Why not? Well, because our parties have sorted themselves based on race first and economics second. The political history of the past 100 years, you see, has really been the story of the rise and fall of the New Deal coalition. Franklin D. Roosevelt’s response to the Great Depression brought blacks, liberals, Northern ethnics and Southern whites all together until the civil rights movement drove them apart. It’s true that the Dixiecrats — the Jim Crow-supporting Southerners who left the Democratic Party to form their own, before eventually migrating over to the Republican one — weren’t all in favor of big government, but a lot of them were. Forced to choose between that and racial backlash, however, they chose racial backlash, whether that was calls for “law and order” or denunciations of “welfare queens” or, in the past few years, chants of “build the wall.”

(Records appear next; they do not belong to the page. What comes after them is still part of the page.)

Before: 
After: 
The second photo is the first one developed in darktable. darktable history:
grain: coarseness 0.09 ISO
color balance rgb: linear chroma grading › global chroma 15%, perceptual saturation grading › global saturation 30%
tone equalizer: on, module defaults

Bannon didn’t want them to choose anymore. He understood that a lot of Republicans don’t care about Ayn Rand-inspired odes to heroic entrepreneurs, or paeans to the Schumpeterian beauty of creative destruction, or how much capital gains are taxed. They want their Social Security and their Medicare. They’re called Trump voters, and they aren’t really represented in Washington. That’s because the money men and interest groups that members of Congress rely on ensure complete ideological conformity on the issue nearest and dearest to the hearts — or rather the wallets — of the donor class: how much they’re taxed. Bannon wanted to change that so people could get Democratic economic policies together with a Republican brand of racial pandering.

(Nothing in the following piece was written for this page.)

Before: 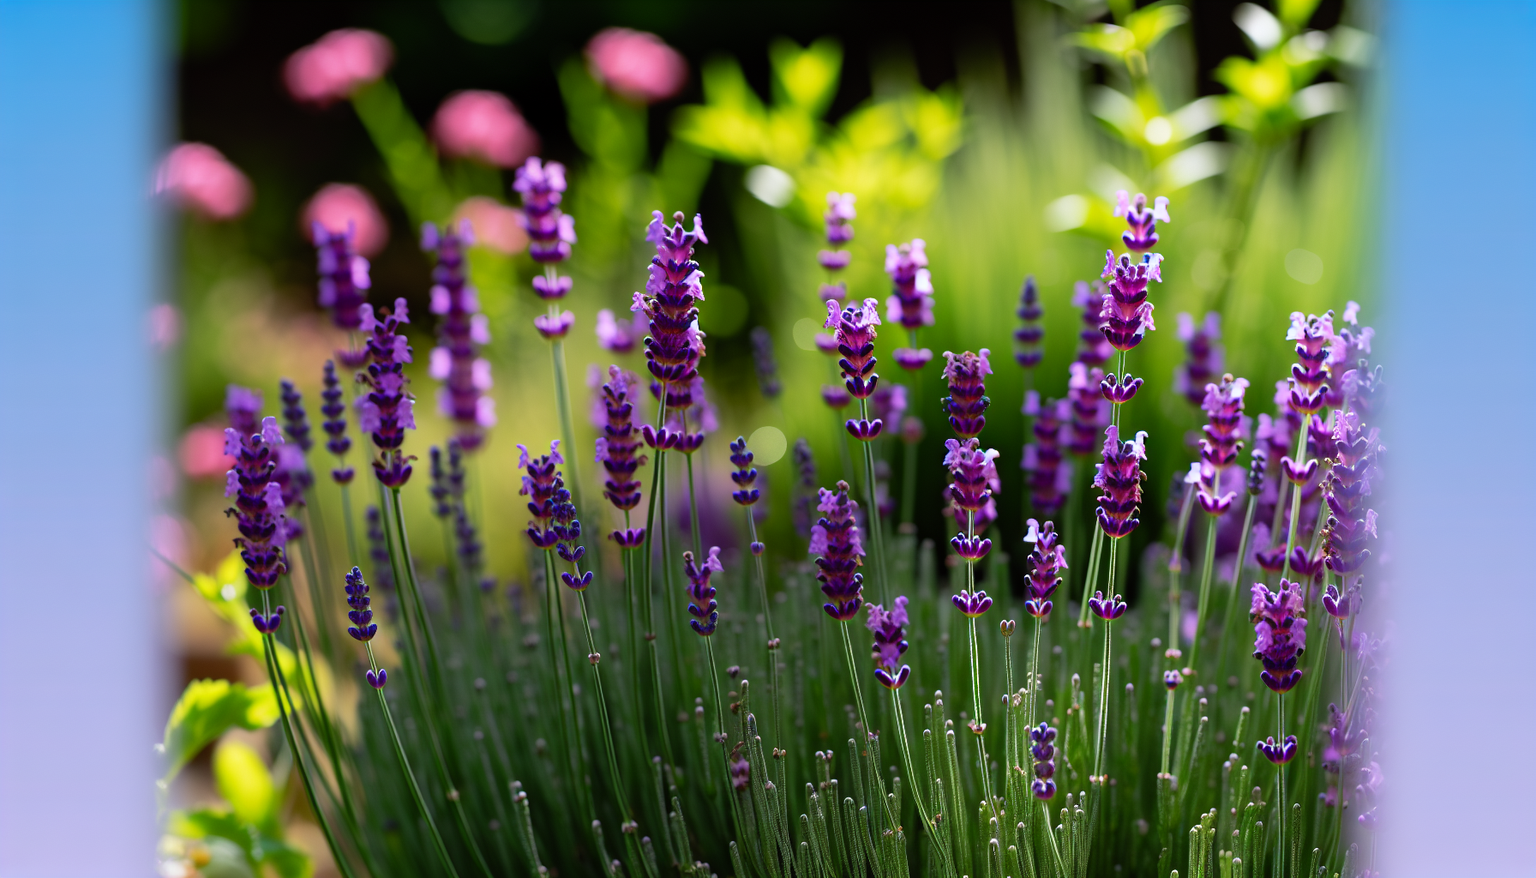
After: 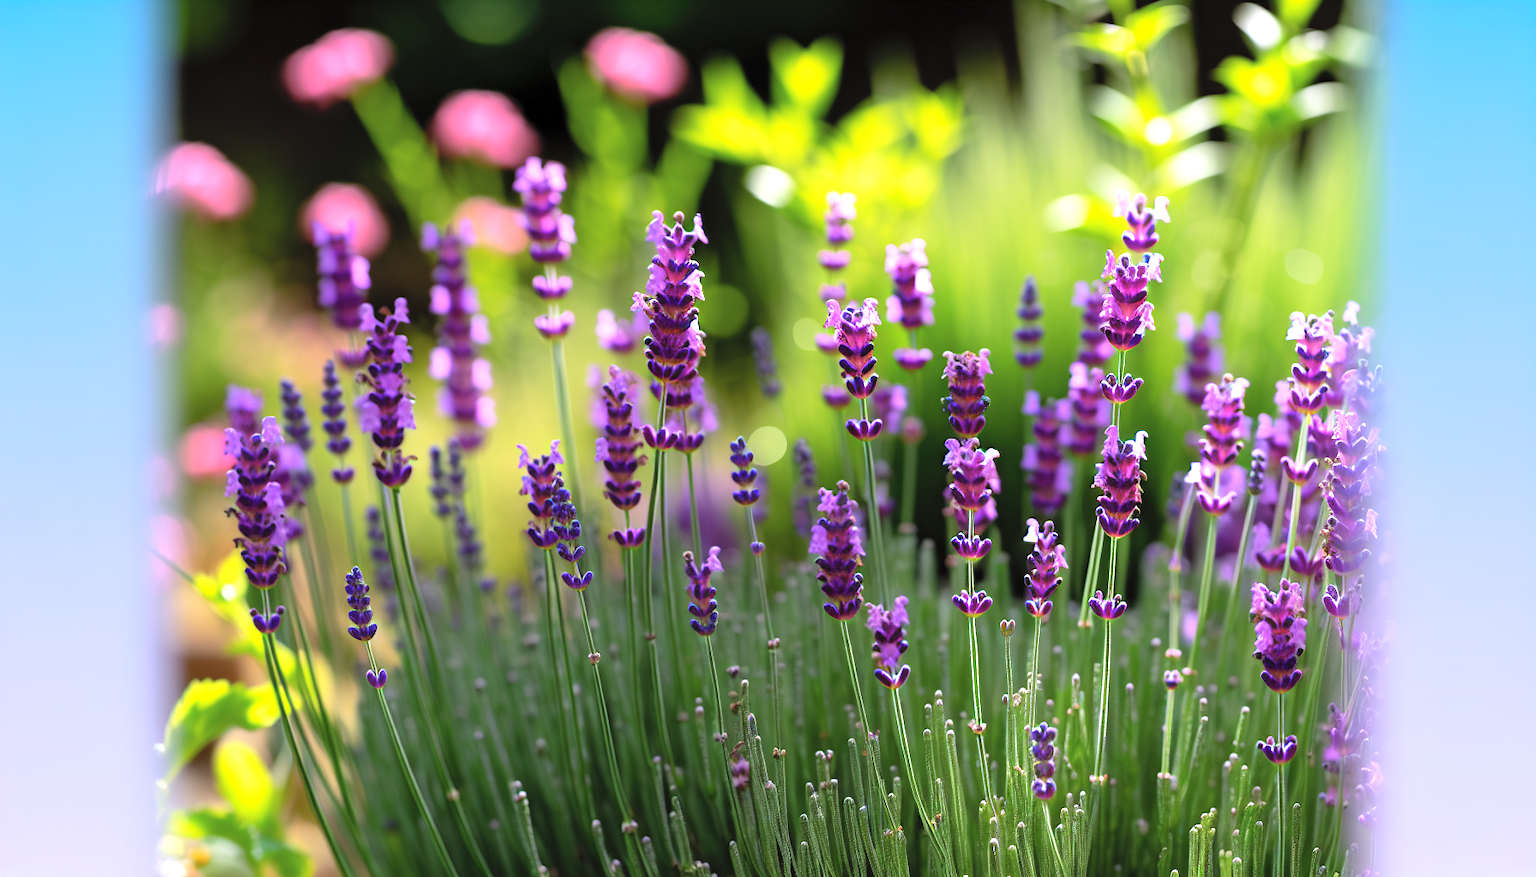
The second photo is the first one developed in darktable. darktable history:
contrast brightness saturation: brightness 0.141
exposure: exposure 0.607 EV, compensate highlight preservation false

The only problem is you can’t. Just look at Bannon’s proposal to increase the top tax rate to 44 percent. Who was ever going to vote for that? Republicans never would when their party’s entire raison d’etre for the past 40 years has been keeping taxes as low as possible on the rich. And neither would Democrats when Bannon had alienated them about as much as possible with his barely disguised attempt to ban Muslims. The same was true of infrastructure. Republicans didn’t really want to do it, and Democrats didn’t want to with Trump. It reduced Bannon to being able to do little more than alternately insist that he wanted to build a rainbow coalition of populists — “we'll get 60 percent of the white vote and 40 percent of the black and Hispanic vote, and we’ll govern for 50 years,” he rather modestly claimed — and cheer, for example, when Trump said last Friday’s neo-Nazi rally was full of “very fine people.” Bannon never understood that one made the other impossible.
Bannon thought he was a revolutionary, but he was just whistling Dixie.